TASK INPUTS START
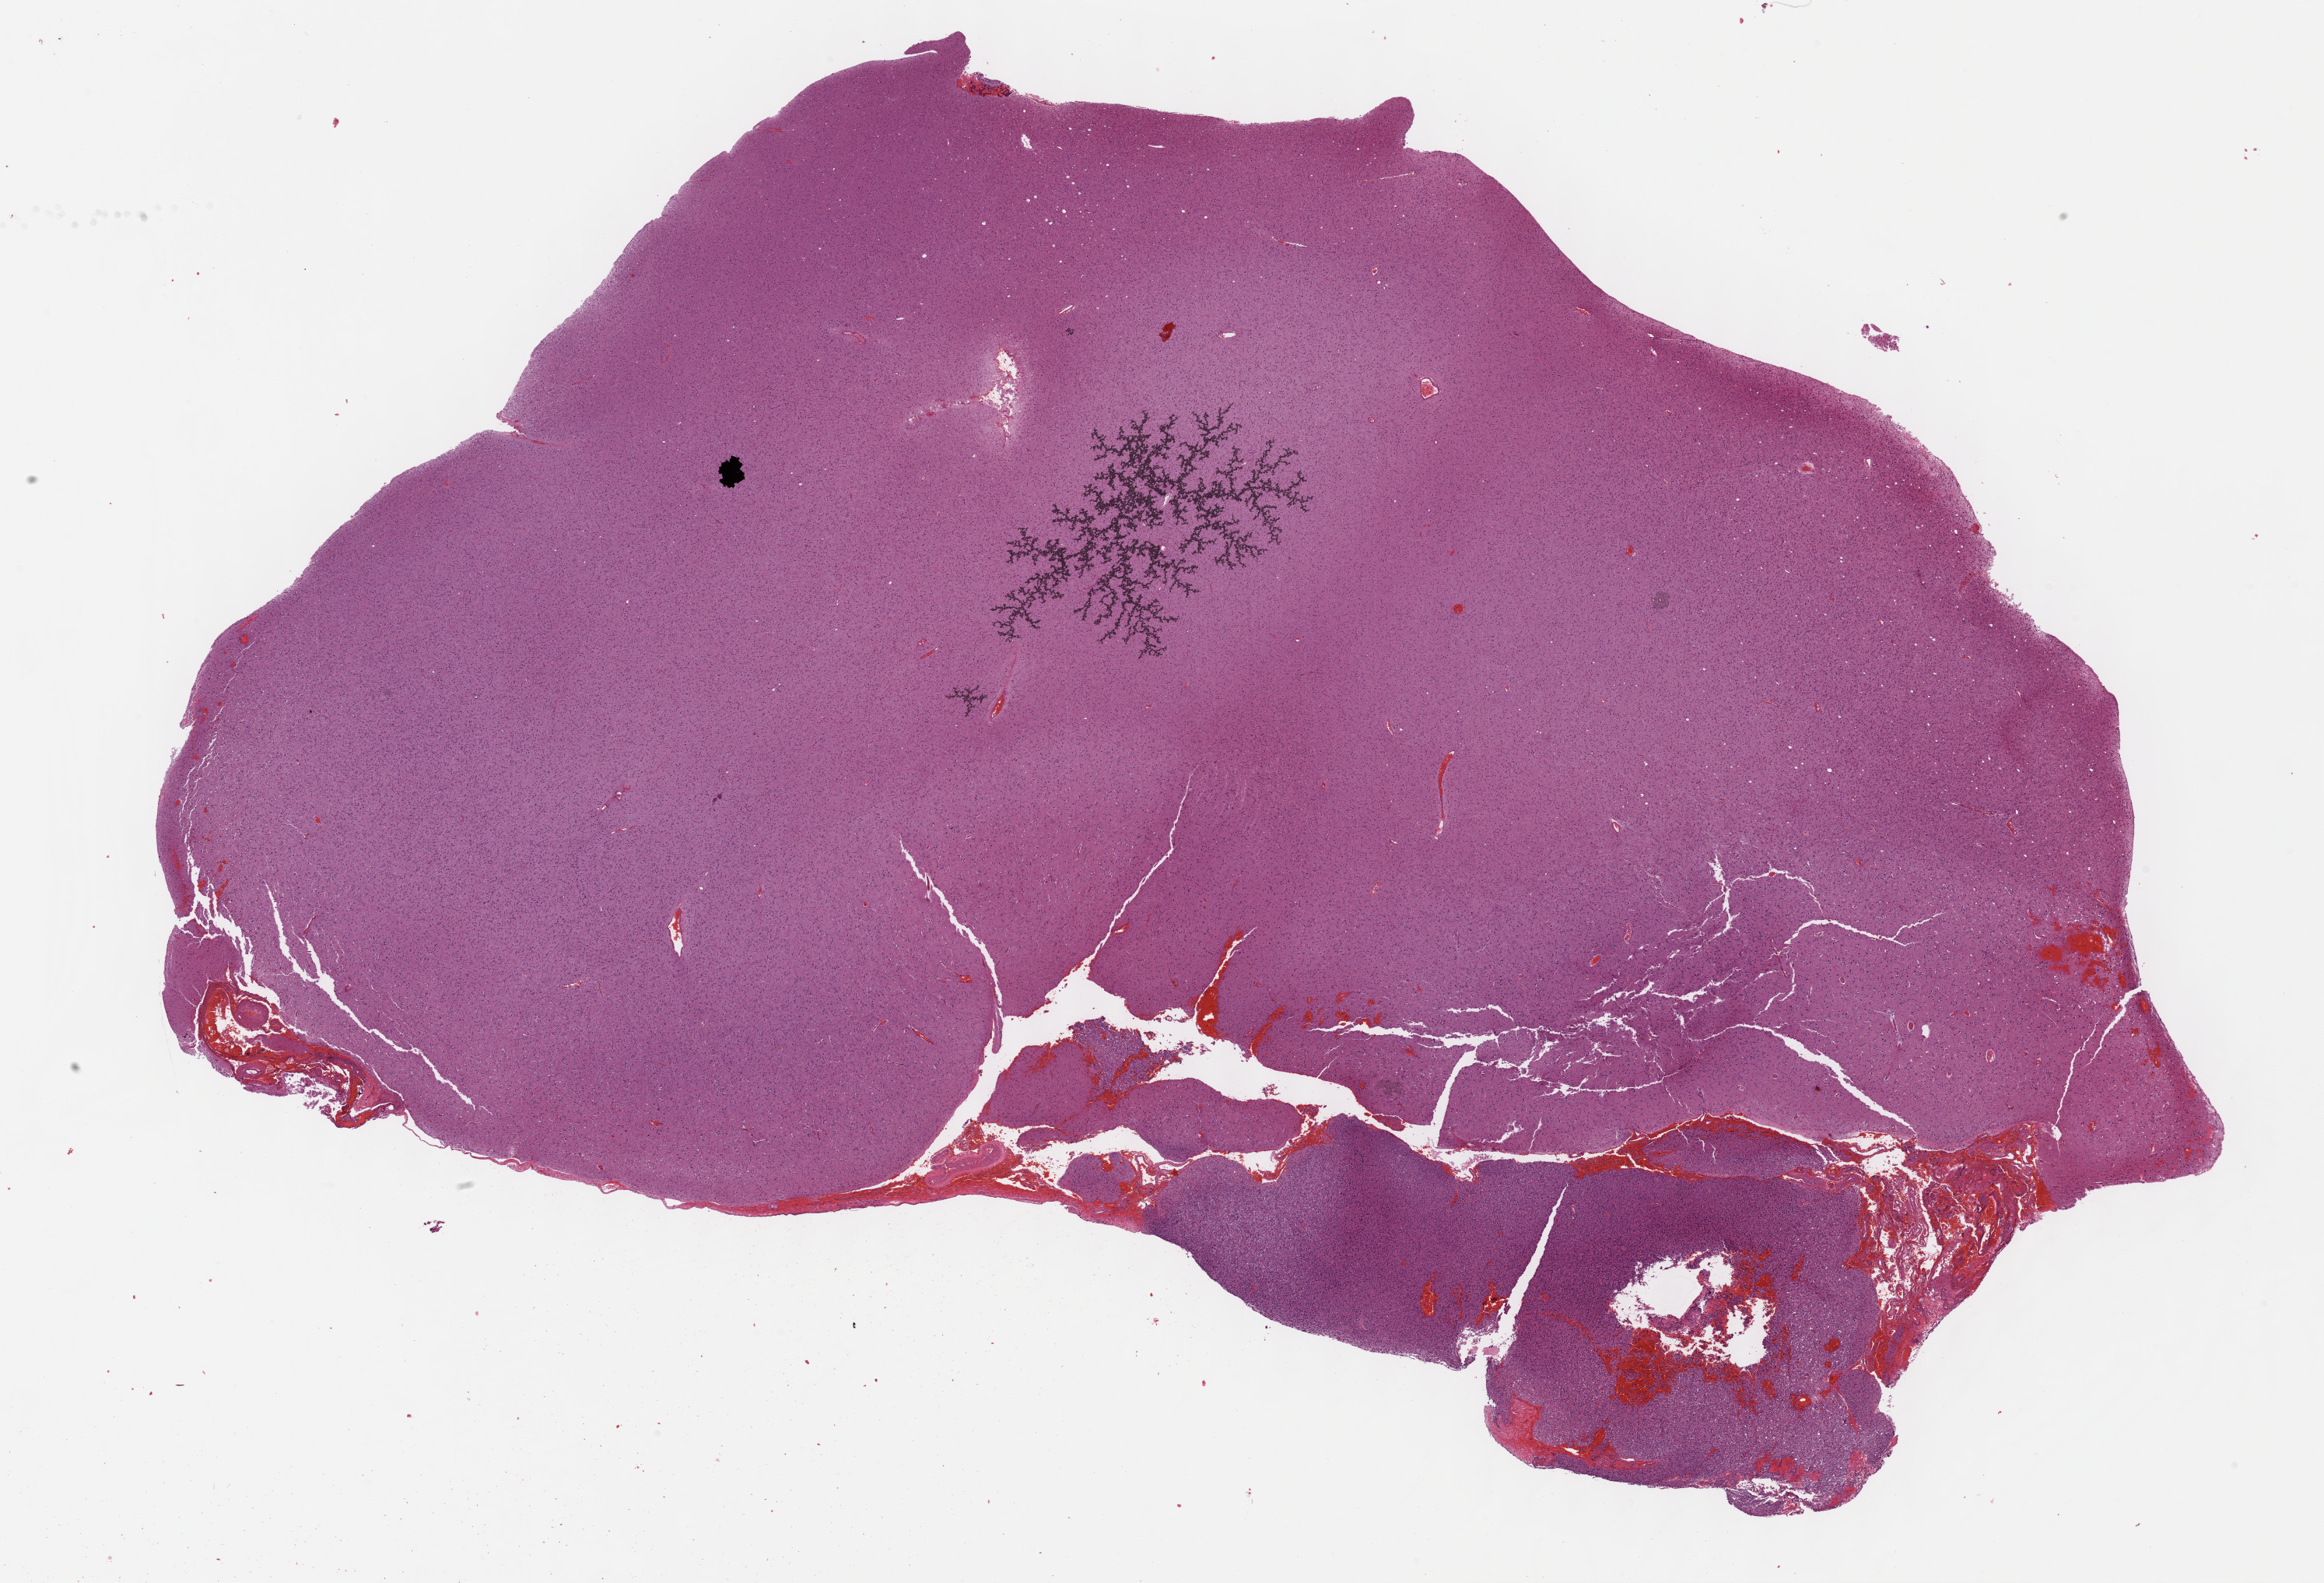
Digitized H&E tissue section (whole slide), a low-resolution overview of the entire scanned area, about 24.2 x 16.5 mm (acquisition: 40x scan). FFPE section. Primary tumour sample from the brain. Patient: male, age at initial diagnosis 34 years. Histologic grade: G3 (poorly differentiated).
• diagnosis: Mixed glioma (cerebrum)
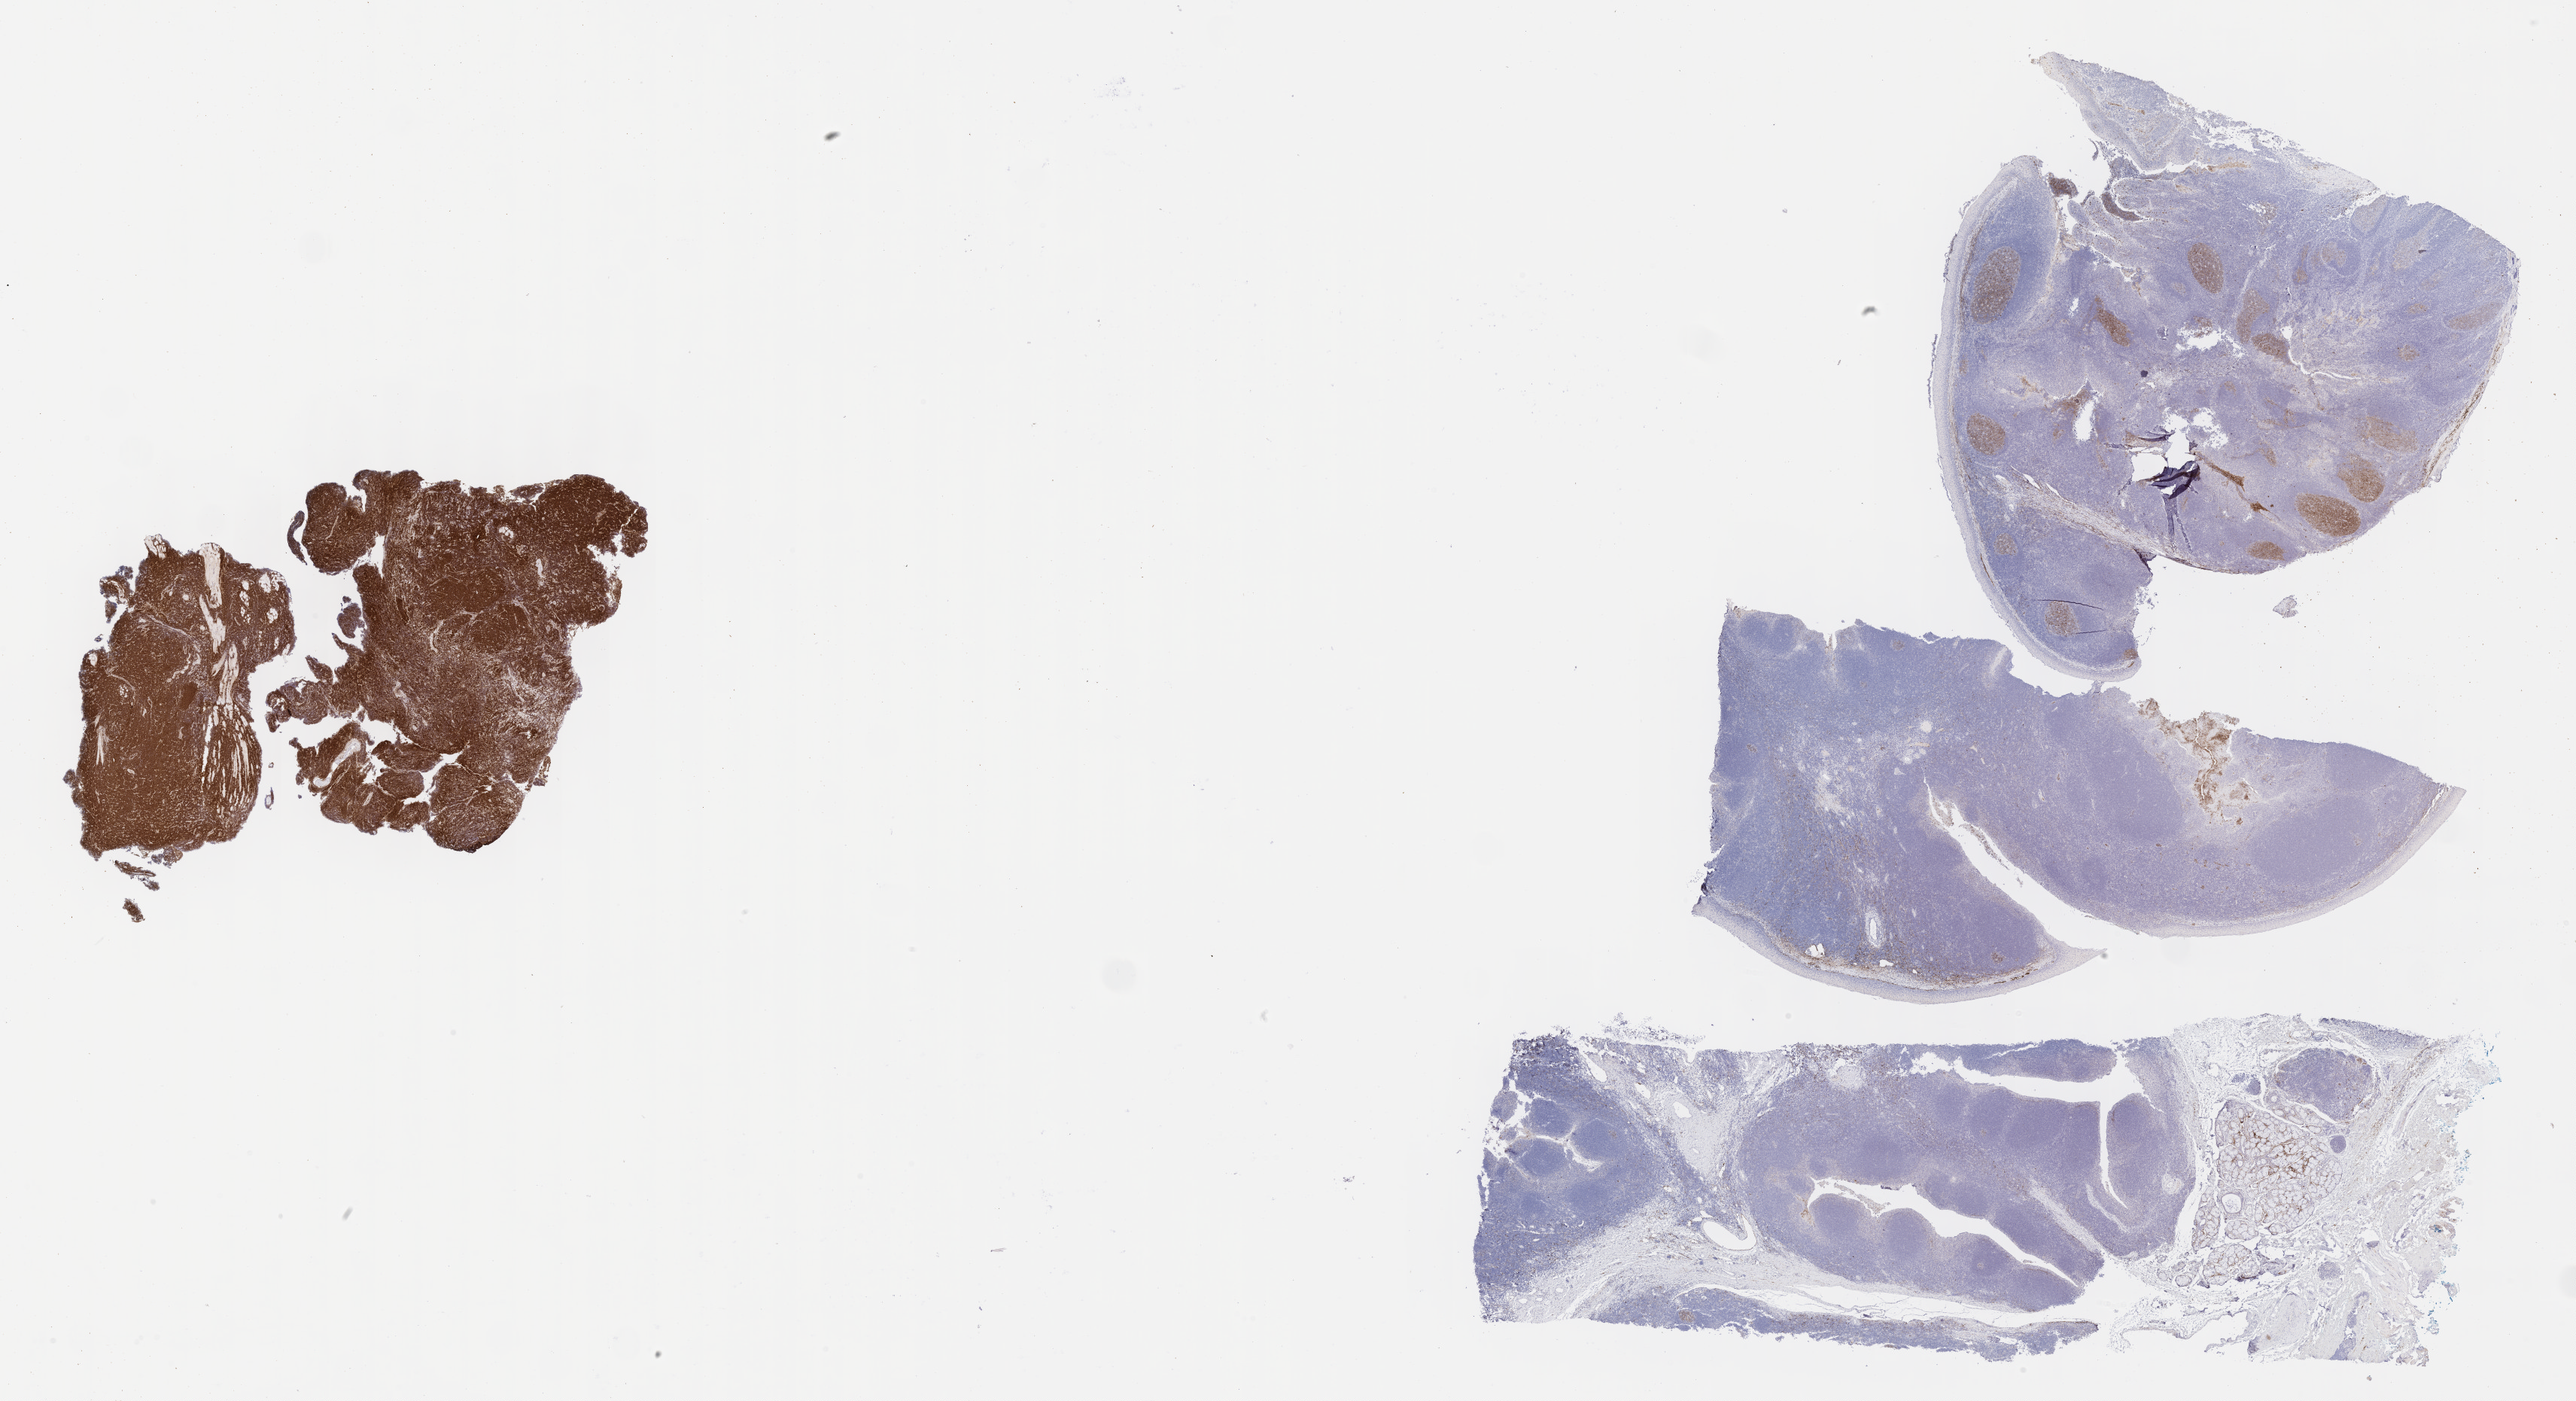
IHC for CD10, whole-slide image, whole scanned area (about 27.7 x 15.0 mm) shown as a low-resolution overview, specimen: tumor tissue, site: cranium. Male patient; age at initial diagnosis 8 years.
• diagnosis: Burkitt lymphoma, NOS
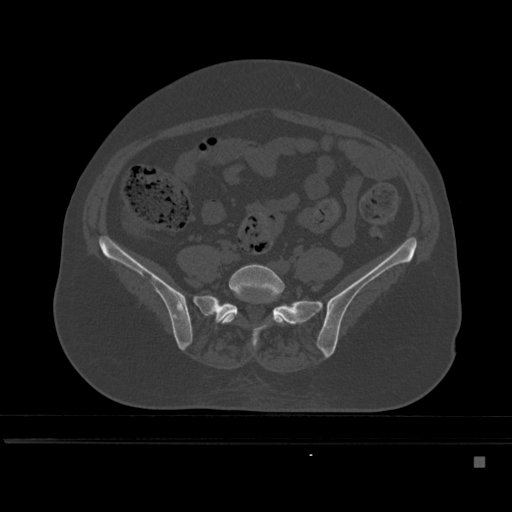
CT including the spine, one axial slice. Slice 101 of 495 in the series (ordered by position). Bone window (W 1800 / L 400 HU). 1.5 mm slice thickness. 512 × 512 image matrix, field of view 404 × 404 mm. Female patient, age 33 years. From the clinical record (not read from this slice): primary cancer: breast; vertebrae with lytic lesions (as recorded): T1.
Structures marked on this image (semi-automatic segmentation, software-assisted and operator-edited):
- L5 vertebra: bounding box <219,263,288,325> (left, top, right, bottom; pixels)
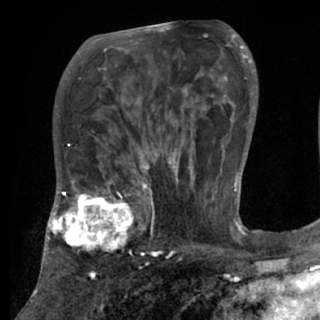
Breast MRI (dynamic contrast-enhanced), one axial slice; position 45 of 84 along the scan axis; cropped to one breast; dynamic contrast-enhanced series, time point 2 of 7 at this slice position (early post-contrast); 1.5 T; TE 3 ms, TR 6.2 ms; 2.4 mm slice thickness; 320 × 320 image matrix, field of view 194 × 194 mm. Female patient.
Annotated regions visible in this slice (semi-automatic segmentation, software-assisted and operator-edited):
- enhancing-tissue mask used for the functional tumour volume (all voxels passing the contrast-enhancement thresholds inside the analysis volume; usually the tumour): bounding box (x1, y1, x2, y2) in pixels: (48, 175, 154, 273)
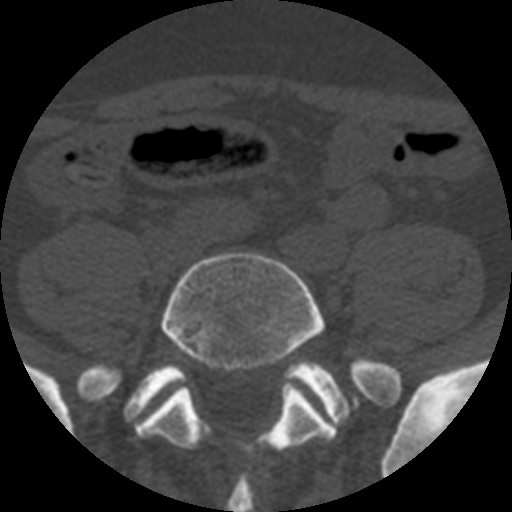
CT including the spine, one axial slice; position 58 of 508 along the scan axis; reconstruction kernel STANDARD; 120 kVp; bone window (W 1800 / L 400 HU); 1.25 mm slice thickness; 512 × 512 image matrix. Patient age 57 years. Case-level facts recorded for this patient, not image findings: primary cancer: prostate.
Annotated regions visible in this slice (semi-automatically segmented with operator editing):
- L5 vertebra: bounding box (x1, y1, x2, y2) in pixels: (135, 252, 391, 454)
TASK INPUTS END
• **WHAT IS NEEDED**
Give only the number of lines in the preceding data that include the word "Annotated".

• **PROBLEM SOLUTION**
2